Вдруг она смутилась и отодвинулась от меня. Я понял, что она кого-то увидела. Действительно, к нам шли Мишка, Серёга и Кобра (они сегодня были комсомольским патрулем).
Увидев ребят, я страшно обрадовался. Наш разговор с Аней принимал опасный характер. В ее последних словах звучало явное желание помириться.
— Здоро́во! — закричал я, чтобы ребята не прошли мимо.
— Здравствуй! — сухо ответил Борисов.
— Мы уже виделись, — пробурчал Мишка.
Он всегда мрачнел, когда видел меня наедине с Аней.
— У меня сегодня день встреч, — нервно смеясь, сказала Аня. — Встретила Верезина, теперь вас.
Я ждал, что Серёга по обыкновению начнет острить, но он посмотрел на Мишку и промолчал.
— Мы пошли, — сказал Мишка.
— Вы в какую сторону? — спросил я, испугавшись, что они уйдут и я снова останусь наедине с Аней. — Проводим Мальцеву?
— Правда, мальчики, — сказала Аня. Она обиженно вздернула подбородок и демонстративно взяла Мишку под руку. — Проводите меня.
— Мы же патрулируем, — смущенно сказал Мишка и виновато покосился на меня.
— Брось! — сказал Серёга, который перехватил его взгляд (я догадался, что это означало: «Брось церемониться с Верезиным»). — Будем патрулировать к Аниному подъезду.
Он взял Аню под руку, окончательно оттеснив меня от моей бывшей подруги.
Я шел позади и думал, как испортилось бы у Серёги настроение, если бы он узнал, что не только не досадил мне, но сделал для меня очень доброе дело. Это было так забавно, что я невольно рассмеялся.
— Ты что? — спросил меня шедший рядом Кобра.
— Ничего, — сказал я весело. — Хороший у нас парень Иванов, правда?
IX
На улице, где жила Аня, у входа в кино толпились женщины. Они окружили кого-то и возмущенно кричали. Одна из них обернулась, увидела нас и, заметив у ребят нарукавные повязки, радостно сказала:
— Вот и патруль. Мальчики, отведите его в милицию.
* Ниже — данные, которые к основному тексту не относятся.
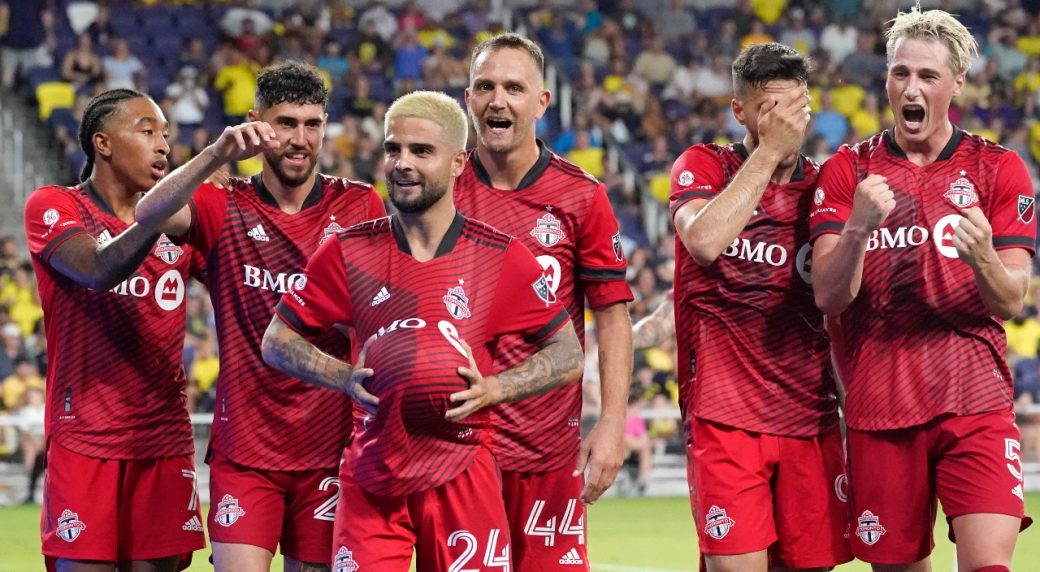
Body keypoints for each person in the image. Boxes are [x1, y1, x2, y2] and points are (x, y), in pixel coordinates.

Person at [261, 89, 584, 571]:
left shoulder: (501, 256)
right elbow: (277, 342)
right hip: (373, 475)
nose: (402, 163)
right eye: (394, 149)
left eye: (421, 151)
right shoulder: (347, 251)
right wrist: (344, 377)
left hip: (464, 473)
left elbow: (567, 353)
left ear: (457, 163)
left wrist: (498, 387)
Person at [135, 62, 386, 572]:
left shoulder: (358, 205)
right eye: (286, 123)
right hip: (246, 448)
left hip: (330, 448)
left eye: (312, 124)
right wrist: (215, 154)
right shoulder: (223, 199)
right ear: (256, 123)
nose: (300, 139)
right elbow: (148, 213)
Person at [810, 8, 1035, 571]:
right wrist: (859, 225)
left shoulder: (998, 169)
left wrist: (983, 255)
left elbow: (1010, 301)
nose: (911, 88)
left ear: (956, 82)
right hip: (880, 407)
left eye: (927, 76)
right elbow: (829, 298)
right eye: (900, 73)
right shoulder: (847, 170)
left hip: (973, 402)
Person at [669, 43, 850, 571]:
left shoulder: (826, 188)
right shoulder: (704, 164)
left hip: (811, 419)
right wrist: (767, 153)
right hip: (724, 417)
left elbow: (844, 310)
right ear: (740, 111)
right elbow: (703, 241)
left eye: (797, 108)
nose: (789, 123)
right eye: (772, 111)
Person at [455, 33, 633, 570]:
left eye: (513, 87)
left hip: (547, 453)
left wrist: (611, 424)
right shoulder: (442, 186)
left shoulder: (582, 197)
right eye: (484, 87)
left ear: (541, 102)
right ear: (468, 99)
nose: (497, 100)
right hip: (459, 449)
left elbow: (612, 317)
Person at [24, 88, 204, 570]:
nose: (164, 145)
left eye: (166, 134)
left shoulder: (183, 226)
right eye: (147, 131)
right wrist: (178, 195)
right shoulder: (54, 205)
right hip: (85, 436)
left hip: (163, 439)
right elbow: (98, 269)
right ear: (102, 143)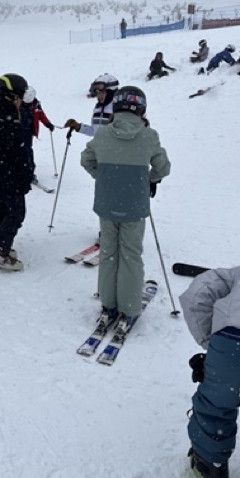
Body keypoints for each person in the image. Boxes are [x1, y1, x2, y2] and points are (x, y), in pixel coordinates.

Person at [80, 86, 170, 330]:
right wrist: (148, 180)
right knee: (130, 254)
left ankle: (108, 304)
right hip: (134, 205)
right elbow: (163, 167)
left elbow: (86, 159)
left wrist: (104, 177)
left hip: (107, 204)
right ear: (141, 108)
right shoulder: (148, 135)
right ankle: (128, 308)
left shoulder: (103, 134)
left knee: (109, 252)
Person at [180, 265, 240, 478]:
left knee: (215, 405)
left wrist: (211, 346)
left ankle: (210, 467)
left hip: (235, 340)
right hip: (237, 338)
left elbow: (197, 294)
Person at [0, 73, 33, 272]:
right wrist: (25, 173)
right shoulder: (6, 117)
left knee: (2, 209)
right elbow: (16, 152)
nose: (21, 101)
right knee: (16, 212)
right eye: (20, 96)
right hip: (9, 176)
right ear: (13, 96)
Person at [20, 86, 54, 184]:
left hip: (28, 132)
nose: (29, 104)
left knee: (27, 151)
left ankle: (29, 172)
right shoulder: (19, 104)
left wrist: (48, 124)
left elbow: (40, 115)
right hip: (17, 132)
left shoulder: (36, 104)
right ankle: (19, 171)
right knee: (19, 151)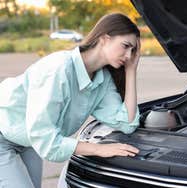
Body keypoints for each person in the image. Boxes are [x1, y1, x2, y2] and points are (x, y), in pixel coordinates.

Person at [0, 13, 141, 188]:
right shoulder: (58, 69)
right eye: (126, 46)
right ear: (105, 39)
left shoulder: (102, 80)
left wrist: (131, 71)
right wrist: (98, 149)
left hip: (28, 140)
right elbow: (46, 140)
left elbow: (127, 123)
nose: (129, 55)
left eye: (133, 50)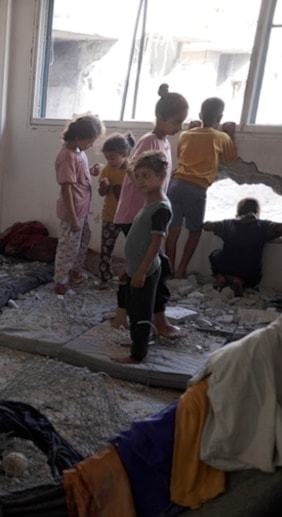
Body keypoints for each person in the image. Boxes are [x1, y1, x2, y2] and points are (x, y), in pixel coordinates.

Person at [110, 83, 189, 339]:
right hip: (137, 215)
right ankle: (157, 321)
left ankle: (123, 315)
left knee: (139, 267)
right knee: (156, 269)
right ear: (160, 118)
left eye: (182, 122)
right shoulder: (148, 141)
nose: (179, 127)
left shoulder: (163, 142)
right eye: (176, 122)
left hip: (147, 213)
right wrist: (150, 201)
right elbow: (133, 171)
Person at [166, 96, 238, 279]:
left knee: (173, 231)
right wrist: (230, 135)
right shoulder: (220, 137)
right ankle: (181, 270)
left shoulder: (185, 134)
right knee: (195, 230)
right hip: (196, 188)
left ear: (199, 114)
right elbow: (230, 160)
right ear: (219, 118)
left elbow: (179, 155)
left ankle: (169, 270)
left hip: (175, 185)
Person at [114, 150, 172, 365]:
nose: (140, 181)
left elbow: (155, 244)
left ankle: (138, 354)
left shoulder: (161, 208)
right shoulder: (149, 203)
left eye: (146, 175)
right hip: (136, 268)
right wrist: (128, 267)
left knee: (140, 311)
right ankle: (138, 342)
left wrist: (140, 270)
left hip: (145, 271)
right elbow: (139, 240)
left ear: (161, 176)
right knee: (133, 307)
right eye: (138, 176)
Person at [53, 113, 104, 295]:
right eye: (89, 141)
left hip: (81, 209)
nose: (90, 145)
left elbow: (78, 176)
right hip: (72, 211)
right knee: (68, 246)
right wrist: (73, 218)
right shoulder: (67, 156)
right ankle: (60, 282)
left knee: (83, 239)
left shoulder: (79, 153)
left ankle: (74, 272)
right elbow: (67, 188)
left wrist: (91, 172)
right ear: (77, 137)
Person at [203, 197, 282, 296]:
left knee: (215, 255)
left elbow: (207, 226)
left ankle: (221, 277)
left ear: (238, 211)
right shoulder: (263, 226)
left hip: (228, 266)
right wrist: (268, 237)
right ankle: (240, 282)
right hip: (251, 272)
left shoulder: (227, 224)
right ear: (257, 211)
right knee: (254, 278)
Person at [94, 133, 134, 289]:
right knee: (106, 249)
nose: (109, 162)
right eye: (107, 158)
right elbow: (101, 193)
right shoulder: (107, 170)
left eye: (112, 158)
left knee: (132, 248)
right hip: (110, 216)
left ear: (123, 155)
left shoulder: (131, 171)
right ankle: (105, 278)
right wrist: (104, 186)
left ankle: (130, 275)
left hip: (129, 217)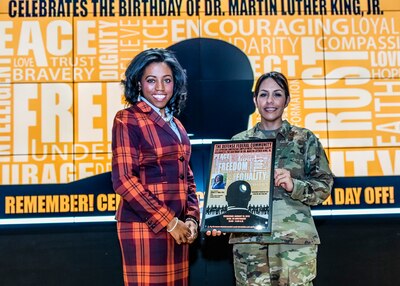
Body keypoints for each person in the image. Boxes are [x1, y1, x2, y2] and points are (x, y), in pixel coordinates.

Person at [206, 71, 334, 286]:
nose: (270, 101)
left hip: (294, 242)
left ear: (287, 100)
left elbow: (324, 186)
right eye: (264, 95)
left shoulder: (304, 139)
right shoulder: (238, 142)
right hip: (249, 244)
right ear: (255, 100)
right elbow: (221, 192)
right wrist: (216, 220)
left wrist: (295, 185)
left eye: (277, 94)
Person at [111, 48, 200, 286]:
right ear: (139, 83)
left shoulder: (177, 125)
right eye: (151, 80)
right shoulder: (127, 119)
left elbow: (187, 178)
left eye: (167, 80)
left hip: (179, 230)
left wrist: (191, 218)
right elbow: (124, 180)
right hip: (145, 228)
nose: (160, 87)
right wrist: (169, 222)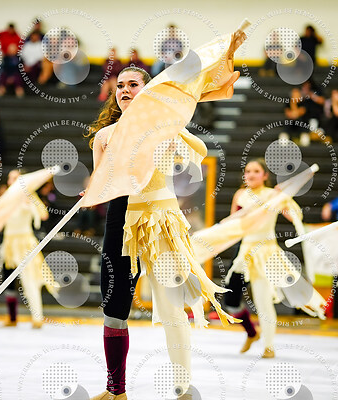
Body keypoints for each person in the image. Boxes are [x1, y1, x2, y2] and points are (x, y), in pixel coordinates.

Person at [88, 32, 246, 397]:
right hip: (121, 221)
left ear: (147, 90)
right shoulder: (104, 137)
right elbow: (100, 184)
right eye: (120, 86)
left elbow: (198, 143)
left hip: (161, 221)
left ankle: (183, 387)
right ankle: (116, 390)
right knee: (114, 307)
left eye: (133, 84)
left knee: (172, 306)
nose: (125, 90)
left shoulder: (163, 129)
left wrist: (173, 127)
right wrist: (91, 192)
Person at [224, 159, 326, 358]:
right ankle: (251, 333)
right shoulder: (240, 195)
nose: (251, 175)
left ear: (265, 175)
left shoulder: (273, 195)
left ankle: (269, 346)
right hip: (244, 251)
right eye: (248, 171)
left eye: (256, 171)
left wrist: (284, 197)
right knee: (230, 300)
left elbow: (294, 216)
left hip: (266, 253)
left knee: (263, 301)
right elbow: (233, 226)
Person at [0, 170, 57, 329]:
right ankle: (12, 317)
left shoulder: (29, 195)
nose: (11, 181)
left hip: (24, 243)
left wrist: (29, 202)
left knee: (29, 281)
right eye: (10, 178)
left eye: (15, 178)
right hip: (9, 244)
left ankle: (37, 318)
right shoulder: (6, 197)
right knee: (8, 281)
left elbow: (43, 215)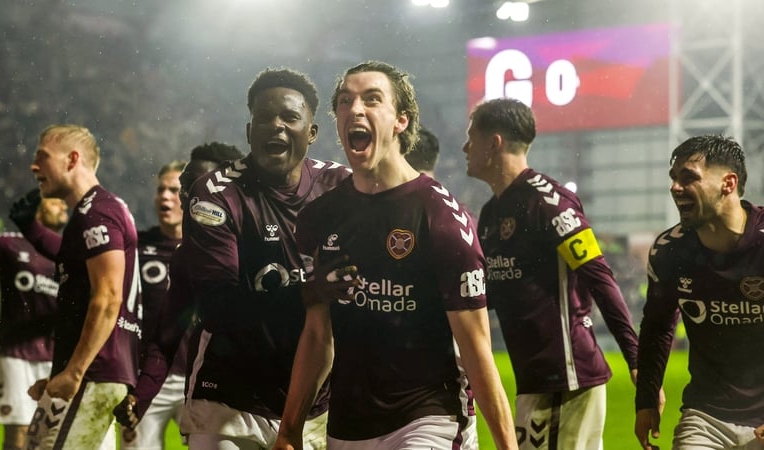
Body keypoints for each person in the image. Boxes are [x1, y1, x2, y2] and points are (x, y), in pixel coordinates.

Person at [274, 60, 517, 450]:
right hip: (348, 427)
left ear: (401, 121)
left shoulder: (440, 218)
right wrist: (289, 430)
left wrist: (508, 446)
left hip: (426, 420)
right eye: (345, 101)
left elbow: (477, 351)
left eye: (372, 99)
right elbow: (318, 335)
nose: (355, 109)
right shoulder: (322, 216)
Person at [177, 68, 350, 449]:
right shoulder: (216, 195)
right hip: (230, 397)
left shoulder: (341, 187)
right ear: (249, 130)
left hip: (316, 404)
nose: (276, 126)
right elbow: (219, 307)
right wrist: (309, 292)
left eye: (289, 117)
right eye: (264, 118)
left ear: (312, 132)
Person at [462, 97, 639, 449]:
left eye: (472, 137)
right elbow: (491, 294)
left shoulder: (549, 201)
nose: (465, 147)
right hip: (537, 380)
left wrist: (635, 359)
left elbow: (598, 276)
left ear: (494, 143)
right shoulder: (492, 213)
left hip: (567, 378)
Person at [13, 124, 141, 450]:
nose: (34, 166)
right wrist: (61, 371)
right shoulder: (95, 211)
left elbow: (109, 297)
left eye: (42, 156)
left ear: (72, 159)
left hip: (93, 373)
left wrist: (75, 370)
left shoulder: (96, 212)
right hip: (93, 372)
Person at [634, 135, 764, 450]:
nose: (675, 187)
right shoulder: (670, 251)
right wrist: (646, 399)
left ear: (728, 183)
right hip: (706, 418)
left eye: (688, 177)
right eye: (674, 178)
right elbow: (656, 327)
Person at [113, 143, 243, 449]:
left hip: (279, 397)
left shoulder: (275, 239)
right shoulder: (174, 254)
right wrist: (139, 394)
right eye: (172, 189)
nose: (177, 197)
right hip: (196, 385)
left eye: (183, 188)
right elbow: (166, 334)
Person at [0, 196, 67, 450]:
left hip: (59, 357)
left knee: (54, 437)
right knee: (19, 435)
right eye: (56, 202)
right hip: (16, 354)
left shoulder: (70, 251)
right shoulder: (8, 243)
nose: (64, 206)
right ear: (37, 209)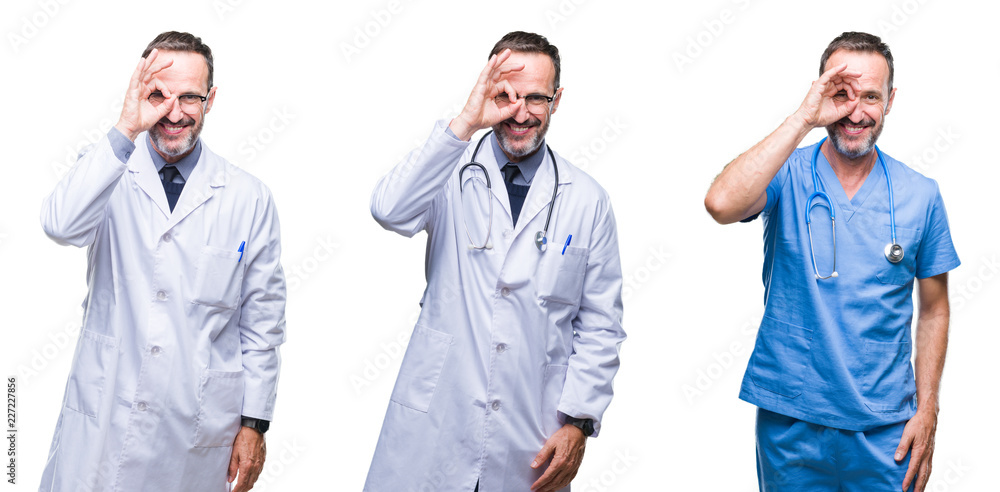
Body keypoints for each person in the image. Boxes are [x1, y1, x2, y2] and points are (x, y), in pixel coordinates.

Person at [366, 31, 625, 492]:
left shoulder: (587, 199)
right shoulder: (447, 168)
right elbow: (390, 209)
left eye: (535, 98)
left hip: (531, 432)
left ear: (557, 99)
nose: (520, 113)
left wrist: (579, 421)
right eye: (504, 95)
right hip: (437, 419)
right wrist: (465, 122)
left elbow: (600, 323)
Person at [704, 32, 959, 492]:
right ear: (822, 92)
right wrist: (803, 118)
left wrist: (928, 410)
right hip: (791, 421)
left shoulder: (921, 195)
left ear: (890, 100)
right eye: (841, 95)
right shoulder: (785, 171)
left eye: (870, 97)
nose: (856, 113)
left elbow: (935, 309)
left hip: (887, 430)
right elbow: (721, 204)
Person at [39, 31, 286, 492]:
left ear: (210, 100)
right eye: (158, 95)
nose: (174, 113)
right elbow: (60, 225)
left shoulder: (248, 197)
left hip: (193, 432)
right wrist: (126, 127)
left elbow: (262, 321)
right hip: (103, 421)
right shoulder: (106, 169)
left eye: (189, 97)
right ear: (139, 95)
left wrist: (255, 424)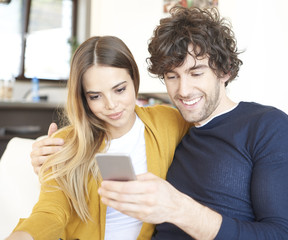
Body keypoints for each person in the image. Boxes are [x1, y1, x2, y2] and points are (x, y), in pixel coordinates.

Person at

— Что случилось? — озабоченно спросил Мишка, оставляя Аню.
Когда мы подошли, женщины расступились, и я увидел Марасана. Он стоял, прижимая к стене плачущую девушку, — ее вязаная шапочка валялась на тротуаре — и говорил пьяным голосом:
— Плюнь ты на этих баб! Обними и поцелуй! Плюнь, а то хуже будет!
За последние месяцы я довольно часто встречался с Марасаном. Но мы никогда не разговаривали. Проходя мимо него, я старался не смотреть в его сторону и стискивал зубы от ненависти. Он тоже не хотел со мной разговаривать. Вероятно, догадывался, что на этот раз я не выдержу и заявлю в милицию. А там будь что будет.
Если можно так выразиться, мы находились в состоянии вооруженного нейтралитета. Но сейчас это состояние стало просто невыносимым. Я должен был бы вместе с ребятами немедленно броситься на этого хулигана. В любом другом случае я так бы и поступил. Но Марасан… Ведь он каждую минуту мог меня разоблачить.
Между тем, пока я размышлял, Мишка действовал.
— Гражданин, — потребовал он, обеими руками вцепившись в плечо Марасана, — пойдемте с нами в милицию!